Here, Plaintiff seeks to raise claims related to his criminal sentencing and Judge Bumb’s decision to accept Plaintiff's PSR during that sentencing. As it is perfectly clear that Judge Bumb had jurisdiction to conduct Plaintiff's sentencing, and as the sentencing judge it was in her discretion to accept the PSR as written, she is clearly immune from suit for the claims Plaintiff seeks to raise. Plaintiffs claims against Judge Bumb are therefore dismissed with prejudice. Plaintiff does not clearly delineate the claims he seeks to raise against the two prosecutors. It appears, however, that Plaintiffs claim against them is identical to his claim against Judge Bumb—that they used his PSR against Plaintiff without his consent, rendering his criminal sentence illegal. Prosecutors, however, are immune from suit in federal civil rights matters for actions taken in connection with their role in initiating and pursuing criminal prosecutions. See Imbler v. Pachtman, 424 U.S. 409, 410 (1976); see also LeBlanc v. Stedman, 483 F. App’x 666, 669 (3d Cir. 2012). The alleged acts in this matter are related to the criminal prosecution and, consequently, the prosecutors are clearly entitled to absolute immunity in this matter, Plaintiffs claims against them are therefore also dismissed with prejudice. The Court dismisses Plaintiff's complaint with prejudice in its entirety as all named Defendants are entitled to absolute immunity in this matter.

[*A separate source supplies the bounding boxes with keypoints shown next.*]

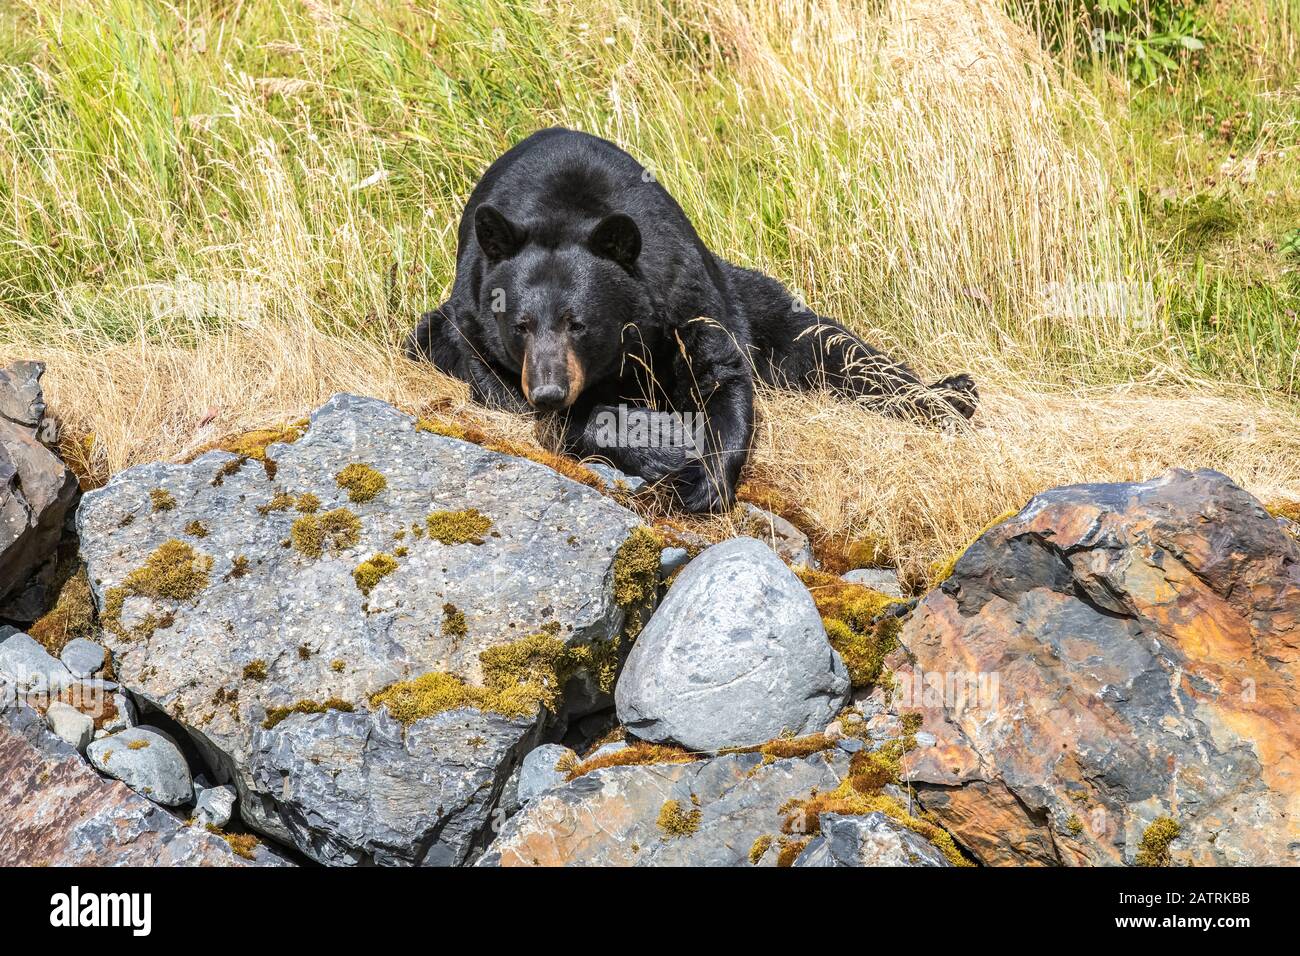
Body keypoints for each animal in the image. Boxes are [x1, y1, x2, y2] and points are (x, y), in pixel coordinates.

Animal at [405, 132, 977, 515]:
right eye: (520, 325)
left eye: (578, 323)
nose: (549, 390)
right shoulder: (473, 324)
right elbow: (527, 404)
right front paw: (667, 444)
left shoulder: (682, 290)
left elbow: (720, 372)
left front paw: (706, 478)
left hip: (751, 296)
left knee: (827, 347)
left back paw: (952, 394)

3 Although the Court need not reach the issue as all named Defendants are entitled to absolute immunity, the Court notes that Plaintiffs claims in this matter are essentially a form of collateral attack on Plaintiff's sentence and resulting imprisonment. A civil rights matter, however, may not be used for such an attack either directly or as a means to gain pecuniary damages resulting from allegedly improper imprisonment. See, e.g. Preiser v. Rodriguez, 411 U.S. 475, 489 (1973) (§ 1983 may not be used to challenge “the fact or duration of [criminal] confinement’); see also Wilkinson v. Dotson, 544 U.S. 74, 78-82 (2005) (“a ... prisoner’s [civil rights] action is barred (absent prior invalidation [of his period of detention]) — no matter the relief sought (damages or equitable relief), no matter the target of the prisoner’s suit (state conduct leading to conviction or internal [disciplinary] proceedings) — if success in that action would necessarily demonstrate the invalidity of the confinement or its duration”). Had Defendants not been immune, Plaintiff's suit would still be barred unless and until Plaintiff has his conviction or sentence overturned either on direct appeal or through a proper collateral attack in a motion to vacate sentence brought pursuant to 28 U.S.C, § 2255. Wilkinson, 544 U.S. at 78-82.
IV. CONCLUSION For the reasons expressed above, Plaintiffs in forma pauperis application (ECF No. 3) is GRANTED, and his complaint (ECF No. 1) is DISMISSED WITH PREJUDICE in its entirety. An order consistent with this Opinion will be entered.